Insuffisant pour inciter au retour et vécu comme une injustice par une classe moyenne obligée de se serrer la ceinture en temps de crise, le bouclier fiscal a du plomb dans l’aile. « Je l’ai toujours appelé le boulet fiscal », a fustigé Laurent Fabius sur Europe 1.
Du coup, se pose aussi la question de sa rentabilité. Et là aussi, ça se complique. L’équation est pourtant simple. Pour que le bouclier fiscal soit rentable, il faut que le manque à gagner du fisc soit supérieur au coût du bouclier fiscal. Apparemment c’est loin d’être le cas. En 2006, les départs ont engendré 17,6 millions d’euros de manque à gagner pour les caisses de l’Etat. Le bouclier fiscal a coûté 578 millions d’euros en 2008. 586 millions en 2009.
« On voit bien que le retour d’une poignée d’expatriés est loin de compenser le coût du bouclier, commente Thibault Gajdos. En fait, ce dispositif n’a jamais été défendu comme une mesure d’efficacité fiscale. Plus comme une mesure d’équité! »
« Petits revenus »
Après s’être un peu dispersée, la majorité tente maintenant de faire front pour sauver la mesure emblématique du quinquennat Sarkozy. Jean-François Copé, tout en rappelant qu’il fut à l’origine de la mesure lorsqu’il était ministre du Budget de Dominique de Villepin, a estimé que le bouclier fiscal était « un élément absolument essentiel de notre système fiscal. On ne doit pas prendre aux Français plus de la moitié de ce qu’ils gagnent. Il ne faut pas se leurrer, si les Français qui gagnent le plus partent à l’étranger, alors tout le fardeau fiscal pèsera sur les seules classes moyennes. C’est pour éviter cela que nous avons créé ce bouclier. »

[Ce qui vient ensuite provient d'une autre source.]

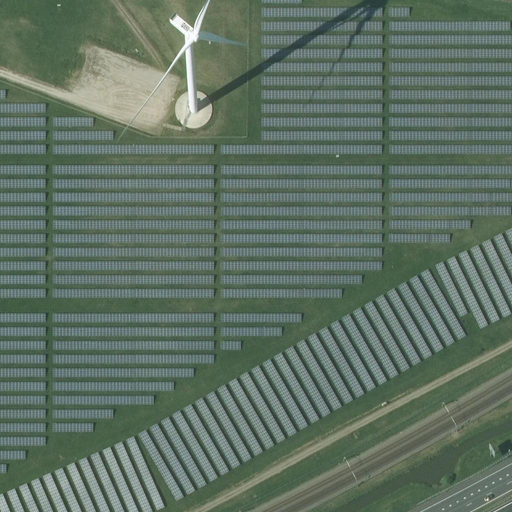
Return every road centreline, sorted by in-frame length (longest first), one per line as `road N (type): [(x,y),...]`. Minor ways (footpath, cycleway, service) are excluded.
road 1 (track): [(511,222),(423,259),(131,424),(0,482)]
road 2 (track): [(511,160),(0,160)]
road 3 (track): [(50,460),(51,103)]
road 4 (track): [(346,307),(0,307)]
road 5 (track): [(386,0),(386,281)]
road 6 (track): [(219,140),(219,379)]
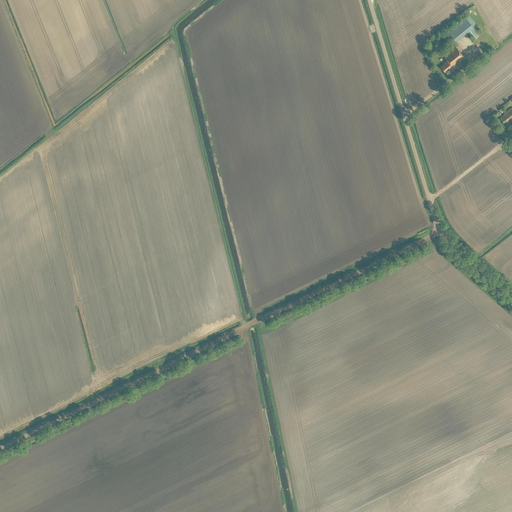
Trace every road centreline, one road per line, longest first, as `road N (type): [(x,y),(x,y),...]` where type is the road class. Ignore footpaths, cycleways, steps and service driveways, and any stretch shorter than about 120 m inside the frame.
road 1 (track): [(441,229),(0,446)]
road 2 (unclassified): [(511,296),(441,229),(369,0)]
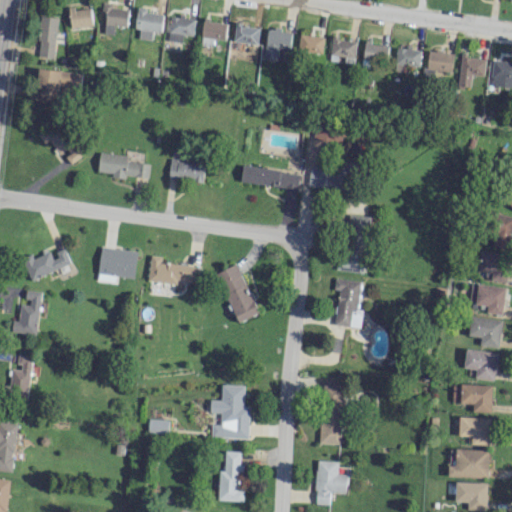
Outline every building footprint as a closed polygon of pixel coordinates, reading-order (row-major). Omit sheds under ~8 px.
[(103,33),(113,34),(113,25),(126,26),(127,9),(112,8),(112,3),(105,2),(103,33)] [(68,9),(70,28),(92,25),(90,6),(68,9)] [(163,13),(136,9),(134,28),(139,29),(137,38),(151,40),(152,31),(160,32),(163,13)] [(36,56),(54,58),(57,17),(40,16),(36,56)] [(193,35),(194,17),(169,16),(168,41),(182,41),(182,35),(193,35)] [(226,22),(202,20),(201,37),(224,39),(226,22)] [(232,42),(257,44),(259,27),(234,25),(232,42)] [(277,60),(278,48),(290,48),(290,30),(266,29),(265,59),(277,60)] [(322,53),(323,37),(299,34),(297,51),(322,53)] [(344,56),(344,62),(353,63),(356,40),(331,37),(330,54),(344,56)] [(388,45),(364,42),(362,58),(385,61),(388,45)] [(420,50),(408,49),(409,48),(396,47),(394,71),(405,71),(405,65),(419,66),(420,50)] [(451,71),(453,52),(428,50),(427,67),(422,67),(422,75),(433,76),(433,70),(451,71)] [(483,75),(485,58),(460,56),(457,84),(470,85),(471,74),(483,75)] [(511,87),(511,61),(492,60),(490,85),(511,87)] [(35,93),(78,97),(80,73),(37,68),(35,93)] [(74,143),(57,118),(36,133),(44,143),(49,140),(59,154),(74,143)] [(314,141),(341,140),(341,127),(314,128),(314,141)] [(70,164),(83,154),(76,146),(64,156),(70,164)] [(147,177),(149,163),(127,161),(127,155),(99,153),(97,171),(111,173),(110,177),(123,178),(124,175),(147,177)] [(203,163),(169,161),(168,179),(202,181),(203,163)] [(239,182),(298,188),(299,172),(241,166),(239,182)] [(347,166),(337,166),(336,169),(309,167),(308,187),(345,190),(347,166)] [(362,272),(368,216),(346,213),(339,270),(362,272)] [(508,250),(511,232),(511,216),(498,213),(490,245),(508,250)] [(137,252),(100,246),(96,273),(133,278),(137,252)] [(52,252),(51,250),(32,258),(31,254),(21,258),(29,279),(70,263),(64,247),(52,252)] [(490,272),(490,281),(506,281),(507,253),(479,252),(478,272),(490,272)] [(147,280),(176,283),(176,279),(196,282),(198,266),(160,262),(161,256),(149,254),(147,280)] [(214,273),(237,322),(258,312),(236,263),(214,273)] [(360,281),(335,278),(333,289),(339,289),(334,324),(359,327),(362,310),(356,309),(360,281)] [(501,314),(504,287),(476,284),(474,304),(486,305),(485,312),(501,314)] [(11,331),(36,334),(40,291),(25,289),(24,302),(20,301),(18,320),(12,320),(11,331)] [(468,335),(480,336),(479,345),(498,347),(501,320),(470,316),(468,335)] [(474,377),(493,380),(498,353),(466,347),(462,367),(475,370),(474,377)] [(11,368),(7,395),(26,398),(32,356),(20,354),(18,369),(11,368)] [(247,438),(249,406),(242,406),(243,385),(221,384),(220,399),(210,399),(209,412),(219,412),(219,424),(211,424),(210,437),(247,438)] [(340,443),(342,385),(321,384),(319,443),(340,443)] [(490,412),(491,385),(460,384),(459,403),(472,403),(471,411),(490,412)] [(489,417),(458,416),(457,435),(471,436),(470,443),(488,444),(489,417)] [(167,433),(168,419),(148,418),(147,432),(167,433)] [(0,469),(11,471),(16,423),(0,421),(0,469)] [(447,464),(447,476),(486,478),(487,449),(455,448),(454,465),(447,464)] [(242,501),(243,490),(238,490),(239,451),(224,450),(223,469),(218,469),(217,500),(242,501)] [(337,461),(316,460),(314,503),(329,504),(329,492),(346,493),(346,474),(336,473),(337,461)] [(5,511),(8,479),(0,478),(0,511),(5,511)] [(486,483),(454,481),(454,501),(467,501),(466,509),(485,510),(486,483)]
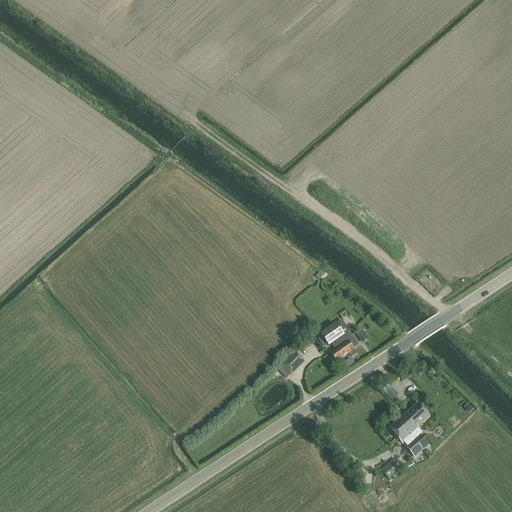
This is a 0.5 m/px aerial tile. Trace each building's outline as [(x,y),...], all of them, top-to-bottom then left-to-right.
[(419,278),(434,292),(442,284),(426,270),(419,278)] [(342,316),(347,324),(351,322),(347,313),(342,316)] [(351,348),(357,344),(345,326),(339,330),(335,325),(320,335),(328,347),(333,343),(338,350),(330,355),(336,363),(348,354),(351,358),(356,355),(351,348)] [(363,329),(354,332),(358,341),(366,338),(363,329)] [(282,366),(290,375),(303,362),(295,354),(282,366)] [(344,371),(354,364),(350,359),(340,366),(344,371)] [(382,391),(392,401),(397,396),(387,386),(382,391)] [(417,404),(403,417),(416,432),(412,436),(415,439),(414,439),(423,450),(428,445),(419,435),(421,433),(417,428),(429,417),(417,404)] [(416,432),(403,417),(389,430),(402,444),(406,441),(409,444),(405,447),(414,458),(423,450),(414,439),(415,439),(412,436),(416,432)] [(382,473),(389,480),(398,472),(391,465),(382,473)]
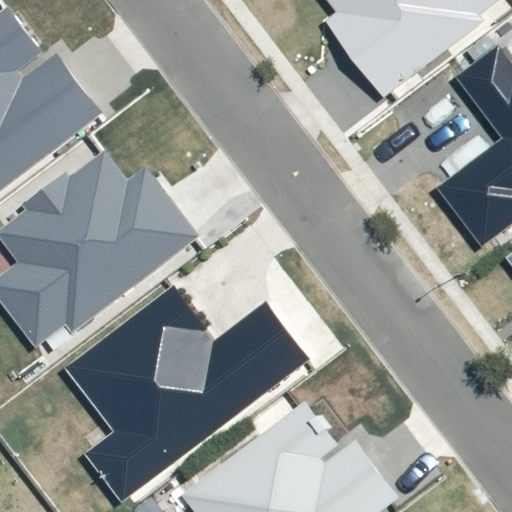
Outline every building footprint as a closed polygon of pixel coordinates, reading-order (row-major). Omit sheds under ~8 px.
[(337,0),(345,11),(336,18),(391,95),(495,21),(489,13),(507,0),(337,0)] [(0,198),(114,112),(66,49),(31,76),(29,72),(56,52),(18,2),(0,15),(0,198)] [(443,189),(488,247),(511,228),(511,50),(507,45),(465,77),(511,137),(443,189)] [(27,262),(0,282),(0,289),(44,348),(73,326),(81,336),(213,237),(157,163),(136,179),(114,150),(5,232),(27,262)] [(183,287),(79,366),(128,431),(96,455),(130,500),(315,361),(272,304),(224,341),(183,287)] [(314,398),(187,494),(200,511),(386,511),(408,495),(364,439),(333,462),(329,457),(348,442),(314,398)]
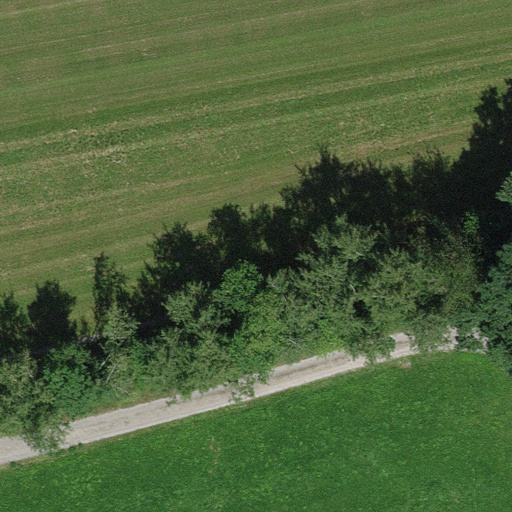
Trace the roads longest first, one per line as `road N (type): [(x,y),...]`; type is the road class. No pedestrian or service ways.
road 1 (track): [(511,246),(76,370),(0,378)]
road 2 (track): [(0,462),(426,351),(511,361)]
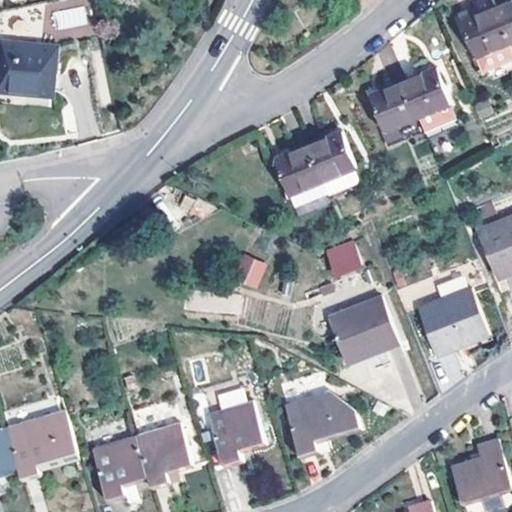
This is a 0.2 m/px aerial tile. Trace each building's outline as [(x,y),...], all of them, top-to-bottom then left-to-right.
[(47,0),(50,30),(89,26),(86,0),(47,0)] [(511,0),(498,6),(511,39),(511,0)] [(465,19),(485,68),(511,57),(511,39),(498,6),(465,19)] [(0,57),(0,88),(57,96),(61,45),(2,39),(0,57)] [(408,79),(423,116),(455,103),(440,66),(408,79)] [(374,93),(389,130),(423,116),(408,79),(374,93)] [(346,132),(312,145),(327,181),(333,194),(366,181),(361,167),(346,132)] [(327,181),(312,145),(278,158),(294,194),(299,207),(333,194),(327,181)] [(501,276),(511,271),(511,217),(483,229),(501,276)] [(323,251),(335,278),(364,266),(352,239),(323,251)] [(421,308),(439,354),(491,335),(473,288),(421,308)] [(350,364),(403,344),(384,296),(331,316),(350,364)] [(287,404),(304,458),(322,452),(331,449),(329,440),(364,429),(358,409),(332,390),(287,404)] [(212,413),(228,467),(247,462),(244,452),(269,444),(254,400),(212,413)] [(68,408),(9,426),(22,469),(25,479),(45,473),(42,464),(81,452),(68,408)] [(184,421),(140,434),(153,479),(155,488),(174,482),(184,480),(181,470),(198,465),(184,421)] [(0,475),(22,469),(9,426),(0,428),(0,486),(2,486),(0,479),(0,475)] [(153,479),(140,434),(96,447),(114,501),(131,495),(129,486),(153,479)] [(466,504),(511,490),(511,477),(500,436),(479,443),(483,457),(454,464),(466,504)] [(436,511),(433,500),(413,505),(413,511),(436,511)]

« L’évasion fiscale reste un problème marginal, selon Thibault Gadjos. En France, on est loin d’être dans un impôt confiscatoire. Tous ces débats permettent surtout de ne pas parler des autres problèmes : l’ISF, les trop nombreuses niches fiscales… Le nouvel argument des investissements n’est pas valable. Ce n’est pas parce que les gens s’expatrient qu’ils n’investissent pas en France. » Pour l’économiste, « il n’y a pas une seule bonne raison économique en faveur du bouclier fiscal. »
L’opposition est donc partie à l’assaut du bouclier. Mardi, les parlementaires socialistes ont déposé une proposition de loi tendant à abroger le bouclier fiscal et le député Jérôme Cahuzac a exigé de la clarté. Les seuls émigrés fiscaux qui sont rentrés le sont parce ils ont été licenciés par les banques londoniennes, crise aidant », s’est-il indigné face à François Barouin. L’Assemblée examinera la proposition de loi le 20 mai prochain.